● Aim of the exercise:
In the data that follows, count each line with the string "Khatun"; the reply is the number only.

++++

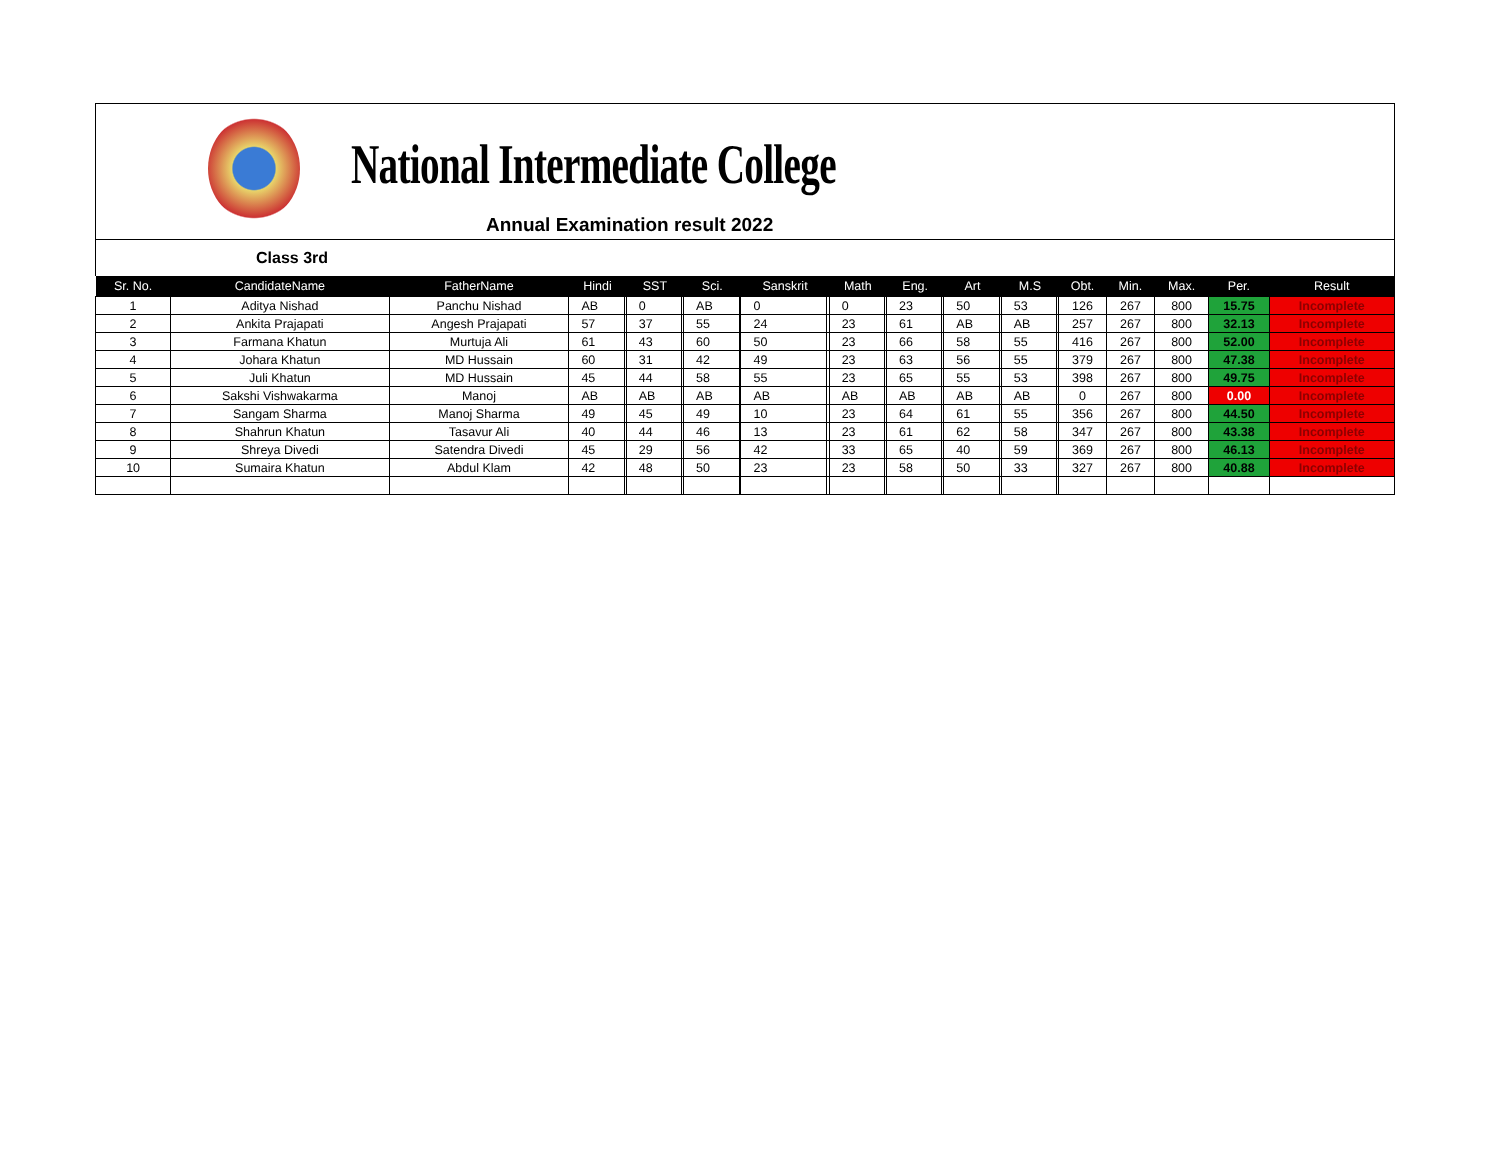National Intermediate College
Annual Examination result 2022
Class 3rd
| Sr. No. | CandidateName | FatherName | Hindi | | SST | | Sci. | | Sanskrit | | Math | | Eng. | | Art | | M.S | | Obt. | Min. | Max. | Per. | Result |
| --- | --- | --- | --- | --- | --- | --- | --- | --- | --- | --- | --- | --- | --- | --- | --- | --- | --- | --- | --- | --- | --- | --- | --- |
| 1 | Aditya Nishad | Panchu Nishad | AB | | 0 | | AB | | 0 | | 0 | | 23 | | 50 | | 53 | | 126 | 267 | 800 | 15.75 | Incomplete |
| 2 | Ankita Prajapati | Angesh Prajapati | 57 | | 37 | | 55 | | 24 | | 23 | | 61 | | AB | | AB | | 257 | 267 | 800 | 32.13 | Incomplete |
| 3 | Farmana Khatun | Murtuja Ali | 61 | | 43 | | 60 | | 50 | | 23 | | 66 | | 58 | | 55 | | 416 | 267 | 800 | 52.00 | Incomplete |
| 4 | Johara Khatun | MD Hussain | 60 | | 31 | | 42 | | 49 | | 23 | | 63 | | 56 | | 55 | | 379 | 267 | 800 | 47.38 | Incomplete |
| 5 | Juli Khatun | MD Hussain | 45 | | 44 | | 58 | | 55 | | 23 | | 65 | | 55 | | 53 | | 398 | 267 | 800 | 49.75 | Incomplete |
| 6 | Sakshi Vishwakarma | Manoj | AB | | AB | | AB | | AB | | AB | | AB | | AB | | AB | | 0 | 267 | 800 | 0.00 | Incomplete |
| 7 | Sangam Sharma | Manoj Sharma | 49 | | 45 | | 49 | | 10 | | 23 | | 64 | | 61 | | 55 | | 356 | 267 | 800 | 44.50 | Incomplete |
| 8 | Shahrun Khatun | Tasavur Ali | 40 | | 44 | | 46 | | 13 | | 23 | | 61 | | 62 | | 58 | | 347 | 267 | 800 | 43.38 | Incomplete |
| 9 | Shreya Divedi | Satendra Divedi | 45 | | 29 | | 56 | | 42 | | 33 | | 65 | | 40 | | 59 | | 369 | 267 | 800 | 46.13 | Incomplete |
| 10 | Sumaira Khatun | Abdul Klam | 42 | | 48 | | 50 | | 23 | | 23 | | 58 | | 50 | | 33 | | 327 | 267 | 800 | 40.88 | Incomplete |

++++

● Result for this exercise:
5